=== Source document ===

Anxious Pleasures: A Novel After Kafka
- Author: Lance Olsen
- Language: English
- Genre: Postmodern novel, Metafiction
- Publisher: Shoemaker & Hoard
- Publication date: February 1, 2007
- Publication place: United States
- Pages: 176
- ISBN: 159376135X

= Anxious Pleasures =

2007 novel by Lance Olsen

Anxious Pleasures: A Novel After Kafka is a postmodern novel by Lance Olsen, published in 2007 by Shoemaker & Hoard (now Counterpoint). It is a work of metafiction.

==Plot and structure==
Anxious Pleasures explores intertextuality by appropriating and rewriting Franz Kafka's 1915 novella The Metamorphosis, about a man named Gregor Samsa who wakes up one morning to find himself transformed into a giant insect, from the points-of-view of the until-now secondary characters. Interspersed sections relate the narrative of Margaret, a young woman reading Kafka's text for the first time (a text that, strangely, seems to evince facts contrary to those in the original, and that of a downstairs neighbor, who may be some version of Kafka himself.

==Reception==
Calling the novel "intricately woven and richly imagined", Publishers Weekly's review concludes that Anxious Pleasures "is a cerebral treat unto itself and a fine companion to Kafka's original."

=== Dataset records ===

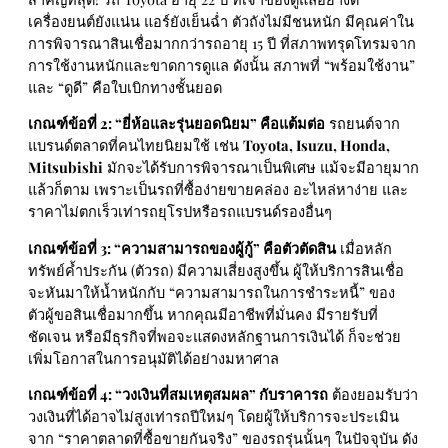
เครื่องยนต์ยังแน่น แอร์ยังเย็นฉ่ำ ตัวถังไม่มีชนหนัก มีคุณค่าใน
การพิจารณาสินเชื่อมากกว่ารถอายุ 15 ปี ที่สภาพทรุดโทรมจาก
การใช้งานหนักและขาดการดูแล ดังนั้น สภาพที่ “พร้อมใช้งาน”
และ “ดูดี” คือใบเบิกทางชั้นยอด
เกณฑ์ข้อที่ 2: “ยี่ห้อและรุ่นยอดนิยม” คือแต้มต่อ
รถยนต์จาก
แบรนด์ตลาดที่คนไทยนิยมใช้ เช่น
Toyota, Isuzu, Honda,
Mitsubishi
มักจะได้รับการพิจารณาเป็นพิเศษ แม้จะมีอายุมาก
แล้วก็ตาม เพราะเป็นรถที่ซื้อง่ายขายคล่อง อะไหล่หาง่าย และ
ราคาไม่ตกเร็วเท่ารถยุโรปหรือรถแบรนด์รองอื่นๆ
เกณฑ์ข้อที่ 3: “ความสามารถของผู้กู้” คือตัวตัดสิน
เมื่อหลัก
ทรัพย์ค้ำประกัน (ตัวรถ) มีความเสี่ยงสูงขึ้น ผู้ให้บริการสินเชื่อ
จะหันมาให้น้ำหนักกับ “ความสามารถในการชำระหนี้” ของ
ตัวผู้ขอสินเชื่อมากขึ้น หากคุณมีอาชีพที่มั่นคง มีรายรับที่
ชัดเจน หรือมีธุรกิจที่พอจะแสดงหลักฐานการเงินได้ ก็จะช่วย
เพิ่มโอกาสในการอนุมัติได้อย่างมหาศาล
เกณฑ์ข้อที่ 4: “วงเงินที่สมเหตุสมผล” กับราคารถ
ต้องยอมรับว่า
วงเงินที่ได้อาจไม่สูงเท่ารถปีใหม่ๆ โดยผู้ให้บริการจะประเมิน
จาก “ราคาตลาดที่ซื้อขายกันจริง” ของรถรุ่นนั้นๆ ในปัจจุบัน ดัง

===

| Explore the material |
- A) Return the passage of the article on Anxious Pleasures starting at "Anxious Pleasures: A Novel After Kafka is" and ending at "of Kafka himself.".
- B) According to the article on Anxious Pleasures, which publisher brought out the novel in 2007?
- C) Extend the article on Anxious Pleasures from where it stops.
The rows are material kept apart from the article on Anxious Pleasures.

| Exercise answers |
- A)
Anxious Pleasures: A Novel After Kafka is a postmodern novel by Lance Olsen, published in 2007 by Shoemaker & Hoard (now Counterpoint). It is a work of metafiction.

==Plot and structure==
Anxious Pleasures explores intertextuality by appropriating and rewriting Franz Kafka's 1915 novella The Metamorphosis, about a man named Gregor Samsa who wakes up one morning to find himself transformed into a giant insect, from the points-of-view of the until-now secondary characters. Interspersed sections relate the narrative of Margaret, a young woman reading Kafka's text for the first time (a text that, strangely, seems to evince facts contrary to those in the original, and that of a downstairs neighbor, who may be some version of Kafka himself.

- B) Shoemaker & Hoard, now Counterpoint.

- C)
In an extended review essay written for the journal Hyperion, Timothy Attanucci argues that Anxious Pleasures "unfolds under the aegis of the imperative that all history is what historians like to call revisionist. The coherence of any memory, any vision of the past, depends on the erasure of all that does not confirm the current interpretation. This is as true for history as it is for personal recollection: forgetting is ineluctable. From another perspective, however, one might begin to see how remembering the past is also a form of forgetting the present. At least this is the wager of a historical reading. One no longer reads Kafka insofar as he exists for us, reinventing him as necessary. One reads Kafka in order to see our world through his eyes, as if he could reinvent our present. In order to achieve this, one must confront historical reality as best one can. In part, this means revising tired narratives, or as Olsen writes, 'short-circuiting the comfortable narratives produced by dominant cultures committed to seeing such stories told and retold until they begin to pass for something like truths about aesthetics and the human condition' (125). In part, it means revisiting those narratives that never have become comfortable, and facing their strangeness as directly as possible. If you feel reassured by Kafka, then maybe Lance Olsen can provide you with a new jolt of curiosity."